* **Activity**
Give the data back exactly. Leave out any images.

* **Data records**

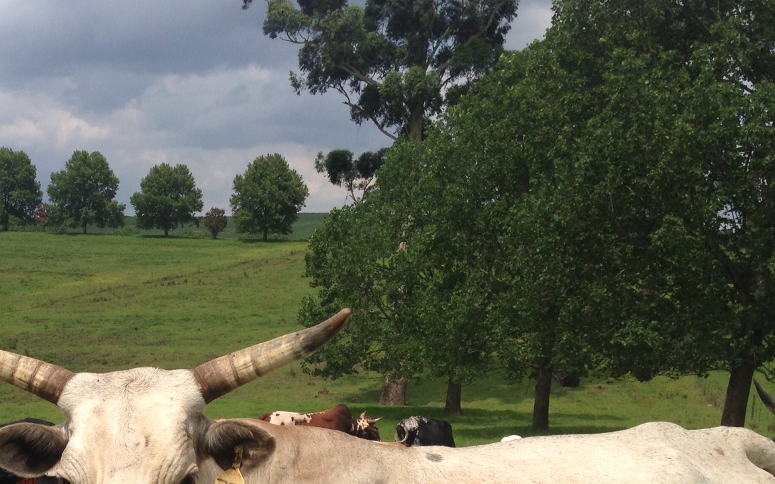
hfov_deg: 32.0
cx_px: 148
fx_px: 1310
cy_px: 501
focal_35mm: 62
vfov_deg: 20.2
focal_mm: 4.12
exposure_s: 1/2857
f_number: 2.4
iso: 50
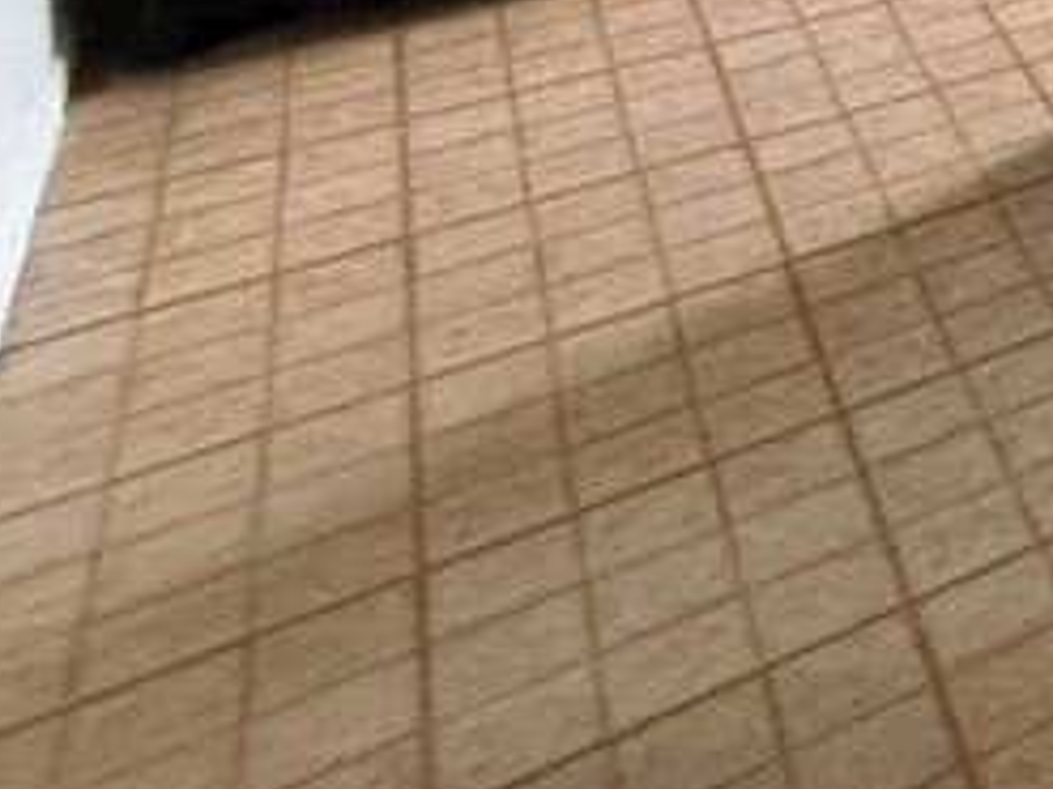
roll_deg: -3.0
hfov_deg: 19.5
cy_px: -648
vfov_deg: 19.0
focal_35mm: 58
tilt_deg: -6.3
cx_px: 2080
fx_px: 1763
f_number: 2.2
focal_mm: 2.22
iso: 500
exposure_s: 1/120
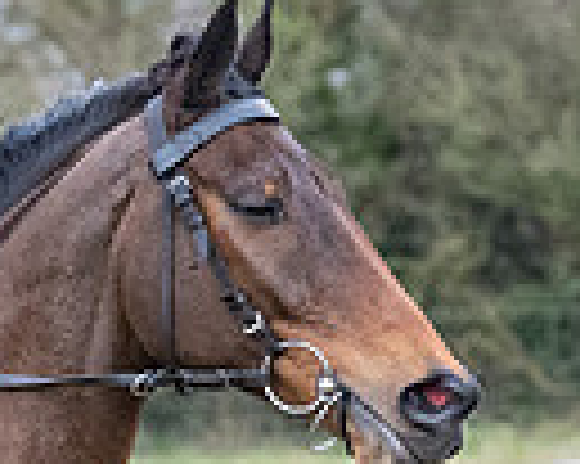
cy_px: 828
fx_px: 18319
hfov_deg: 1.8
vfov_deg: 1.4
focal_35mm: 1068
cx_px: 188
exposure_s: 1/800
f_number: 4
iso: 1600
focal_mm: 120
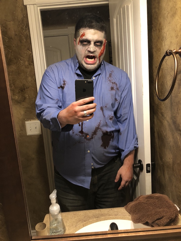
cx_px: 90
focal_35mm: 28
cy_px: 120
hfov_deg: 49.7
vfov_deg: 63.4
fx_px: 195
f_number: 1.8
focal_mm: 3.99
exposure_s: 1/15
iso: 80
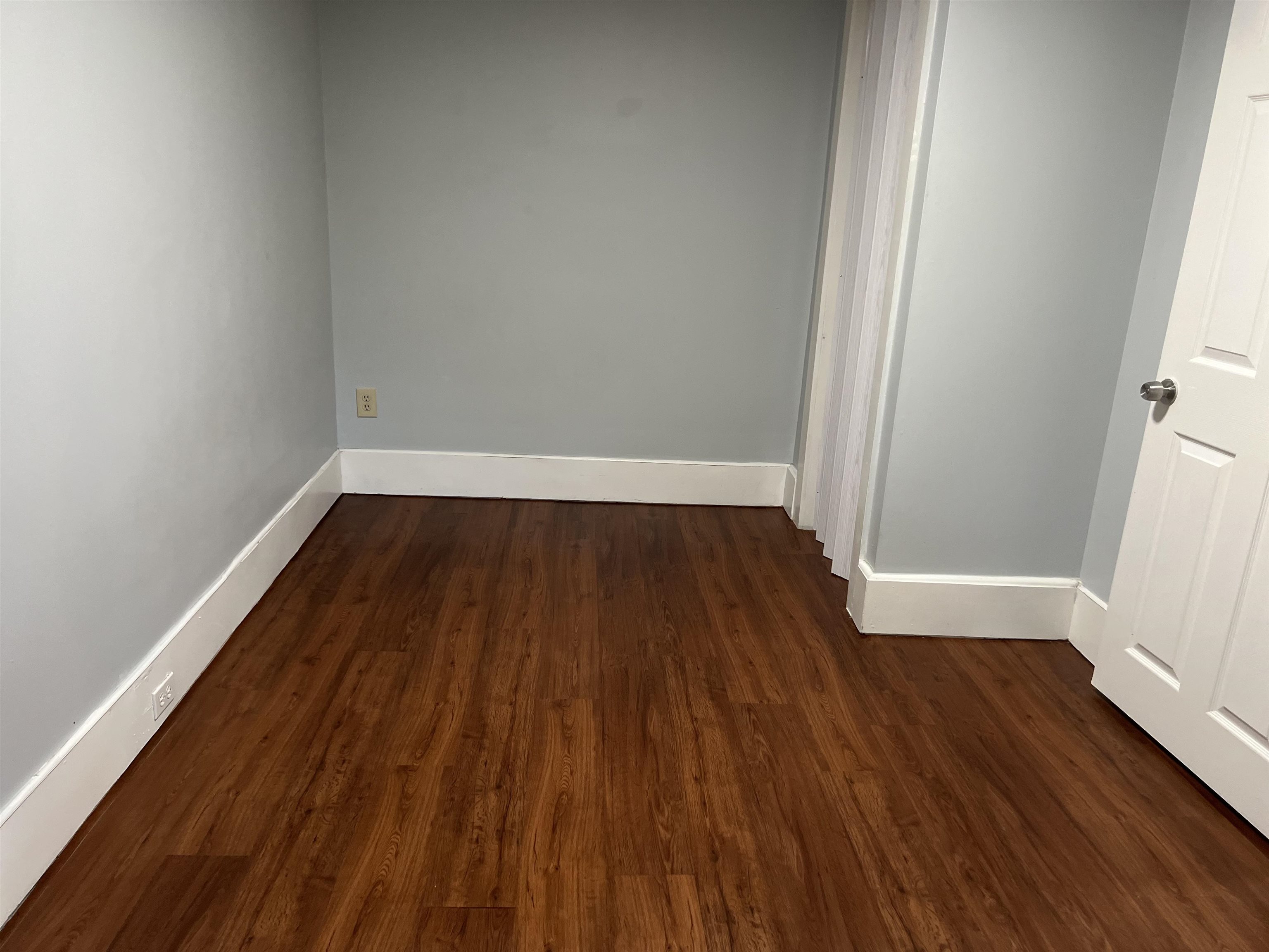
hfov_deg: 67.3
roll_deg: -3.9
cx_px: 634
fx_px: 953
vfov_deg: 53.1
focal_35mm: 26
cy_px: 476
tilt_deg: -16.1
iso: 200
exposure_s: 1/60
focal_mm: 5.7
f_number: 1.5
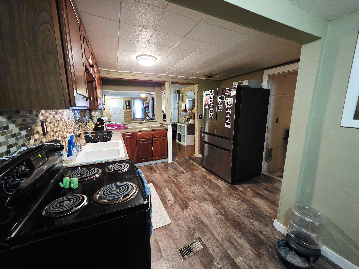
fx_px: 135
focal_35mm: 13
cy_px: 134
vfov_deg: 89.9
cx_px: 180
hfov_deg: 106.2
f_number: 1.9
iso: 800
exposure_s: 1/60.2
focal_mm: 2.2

* **Exercise answer**
hfov_deg: 32.0
cx_px: 148
fx_px: 1310
cy_px: 501
focal_35mm: 62
vfov_deg: 20.2
focal_mm: 4.12
exposure_s: 1/2857
f_number: 2.4
iso: 50
roll_deg: -3.0
hfov_deg: 19.5
cy_px: -648
vfov_deg: 19.0
focal_35mm: 58
tilt_deg: -6.3
cx_px: 2080
fx_px: 1763
f_number: 2.2
focal_mm: 2.22
iso: 500
exposure_s: 1/120
cy_px: 828
fx_px: 18319
hfov_deg: 1.8
vfov_deg: 1.4
focal_35mm: 1068
cx_px: 188
exposure_s: 1/800
f_number: 4
iso: 1600
focal_mm: 120
cx_px: 90
focal_35mm: 28
cy_px: 120
hfov_deg: 49.7
vfov_deg: 63.4
fx_px: 195
f_number: 1.8
focal_mm: 3.99
exposure_s: 1/15
iso: 80
hfov_deg: 67.3
roll_deg: -3.9
cx_px: 634
fx_px: 953
vfov_deg: 53.1
focal_35mm: 26
cy_px: 476
tilt_deg: -16.1
iso: 200
exposure_s: 1/60
focal_mm: 5.7
f_number: 1.5
fx_px: 135
focal_35mm: 13
cy_px: 134
vfov_deg: 89.9
cx_px: 180
hfov_deg: 106.2
f_number: 1.9
iso: 800
exposure_s: 1/60.2
focal_mm: 2.2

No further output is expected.